▶ **Prompt**:
Provide the number of lines in the records that hold the string "CIRCLE", without any other words.

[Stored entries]
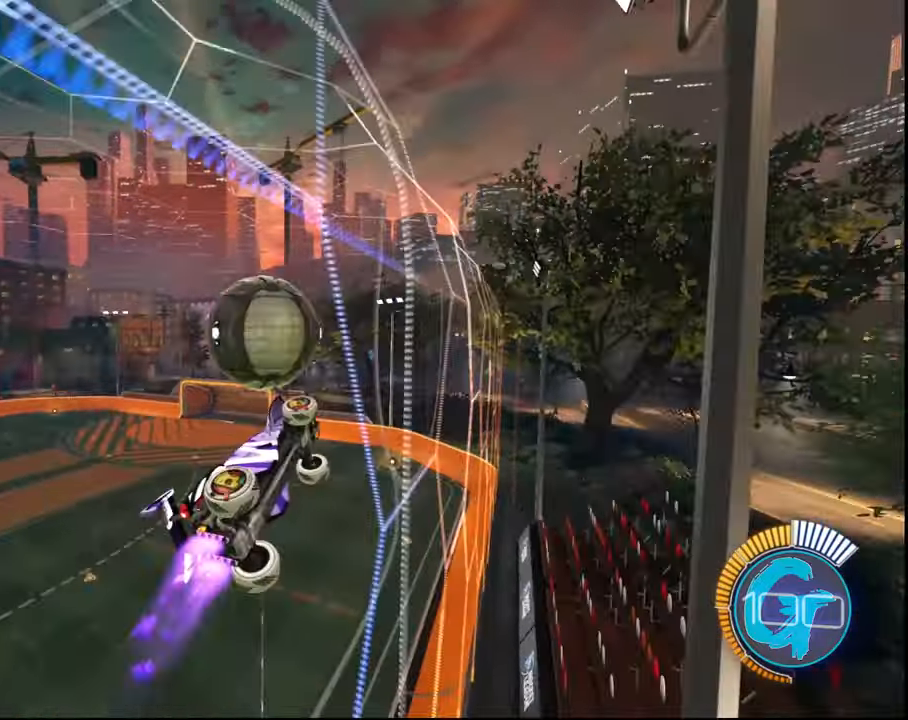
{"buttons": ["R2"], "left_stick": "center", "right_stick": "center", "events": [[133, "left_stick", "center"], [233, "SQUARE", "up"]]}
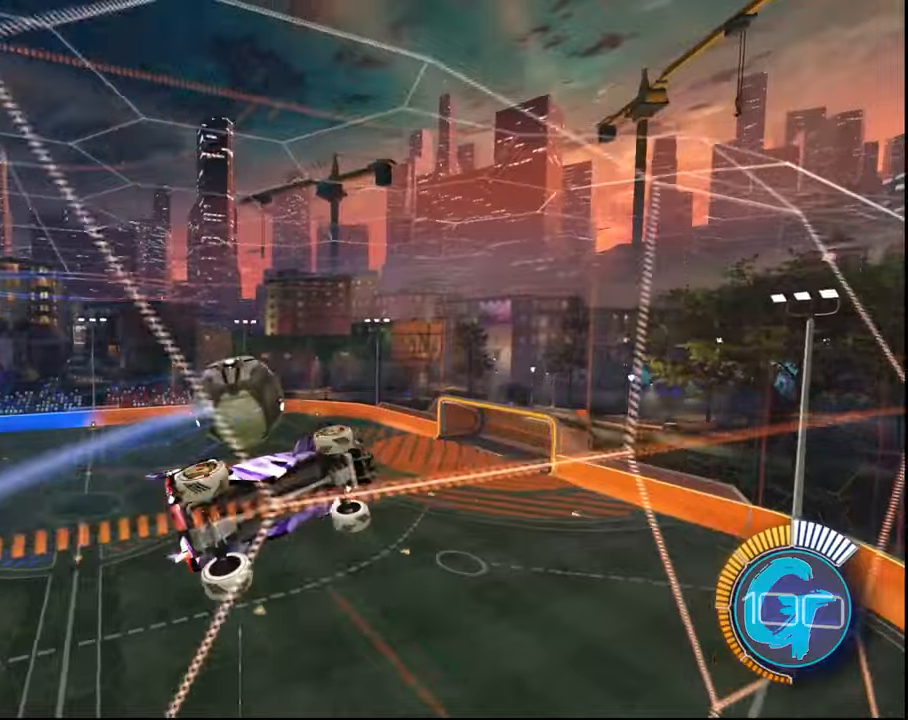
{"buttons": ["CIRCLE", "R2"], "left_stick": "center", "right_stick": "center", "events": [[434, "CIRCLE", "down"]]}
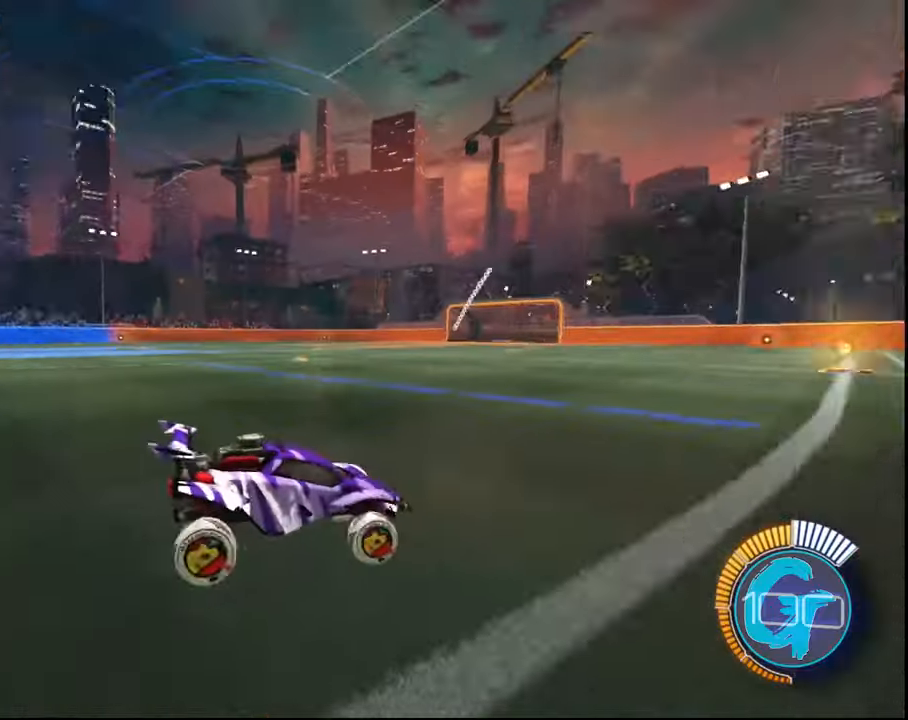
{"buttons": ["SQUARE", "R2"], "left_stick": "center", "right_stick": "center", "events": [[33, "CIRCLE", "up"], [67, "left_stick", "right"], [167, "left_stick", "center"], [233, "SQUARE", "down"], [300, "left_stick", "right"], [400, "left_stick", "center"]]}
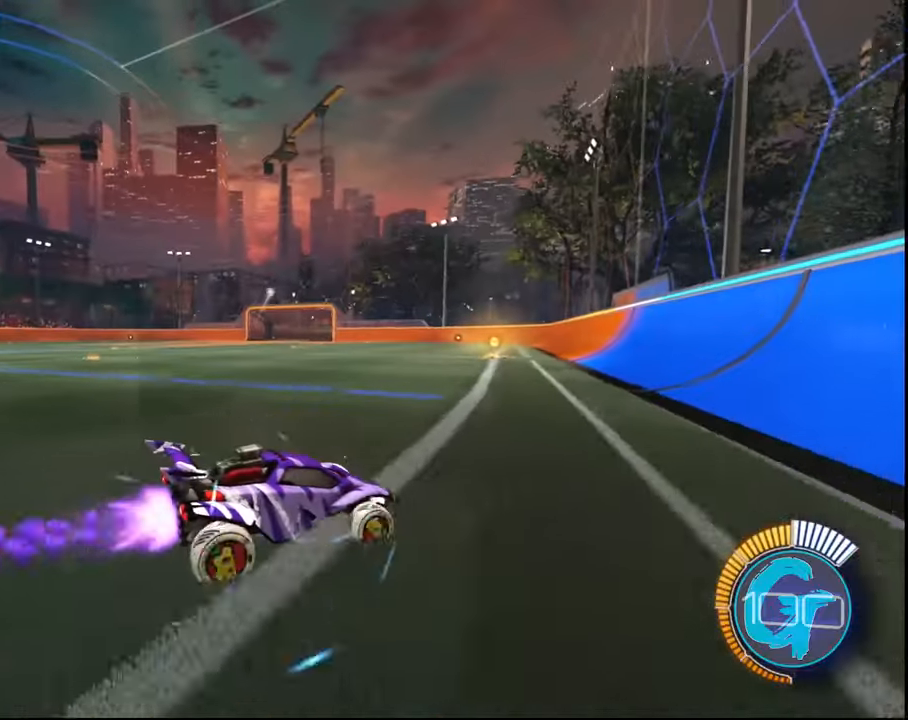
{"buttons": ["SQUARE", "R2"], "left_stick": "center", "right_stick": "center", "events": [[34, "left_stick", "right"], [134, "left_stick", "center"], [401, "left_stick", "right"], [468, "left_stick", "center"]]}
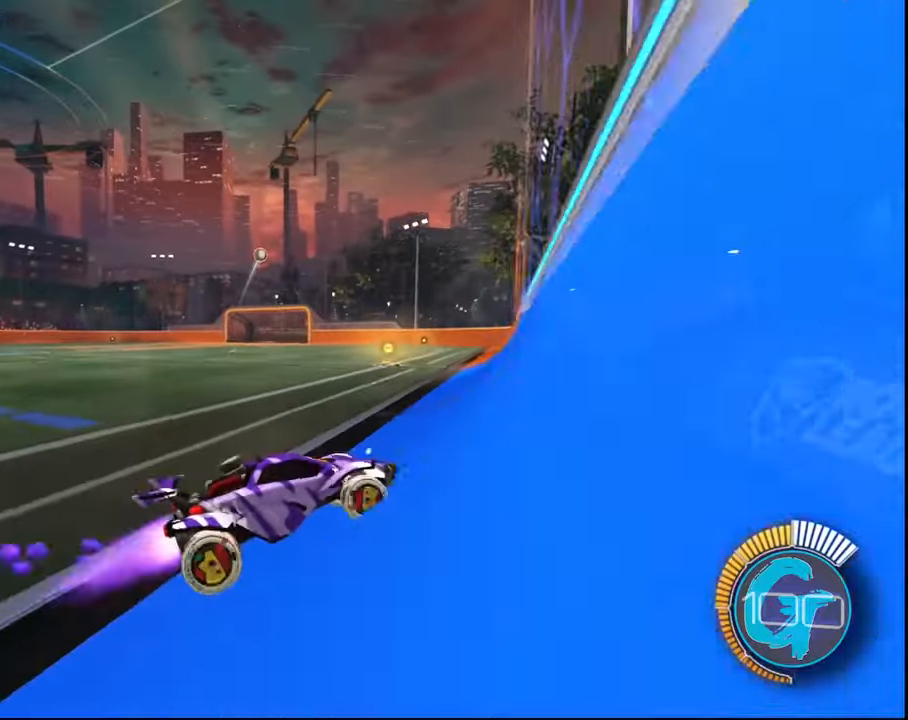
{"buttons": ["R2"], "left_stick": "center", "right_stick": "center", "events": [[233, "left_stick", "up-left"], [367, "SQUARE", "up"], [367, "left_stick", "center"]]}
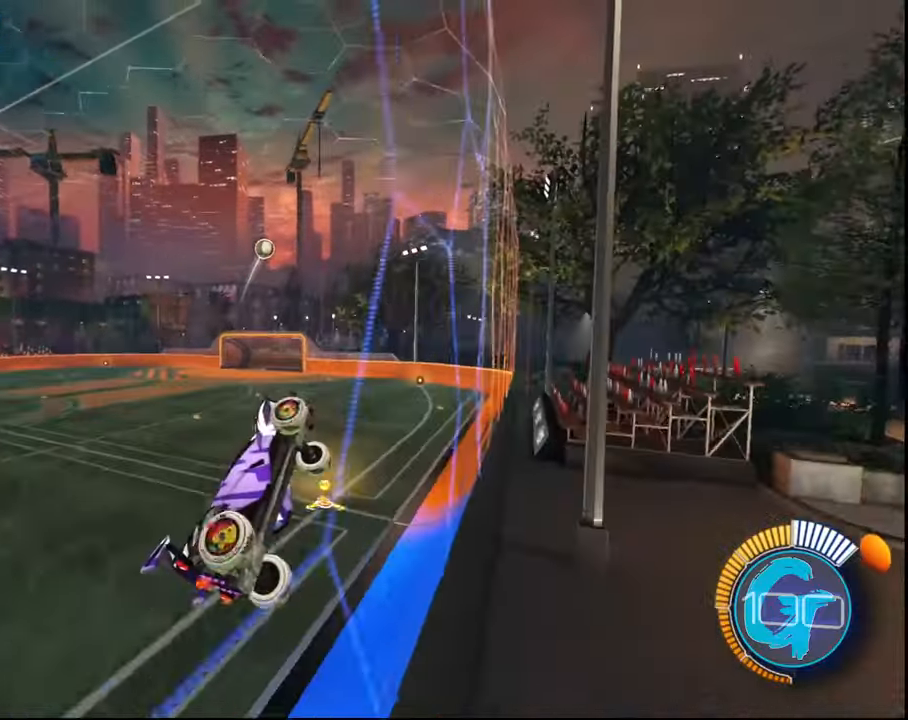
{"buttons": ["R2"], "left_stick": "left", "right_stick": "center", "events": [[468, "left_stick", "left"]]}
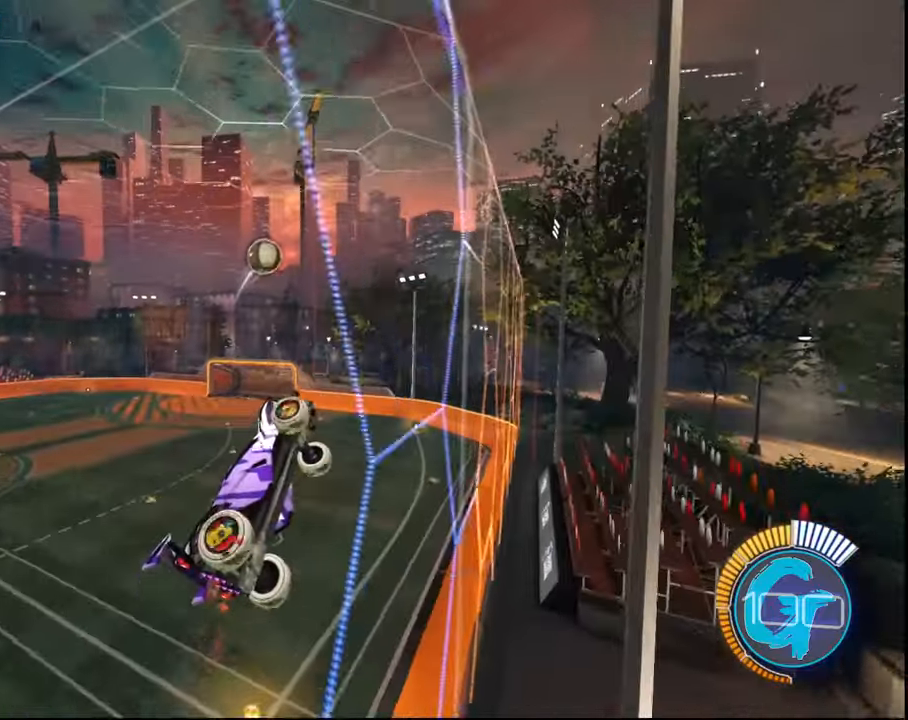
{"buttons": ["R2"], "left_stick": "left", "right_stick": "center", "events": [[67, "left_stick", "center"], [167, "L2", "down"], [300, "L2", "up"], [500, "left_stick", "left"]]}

▶ **Reply to the exercise**:
2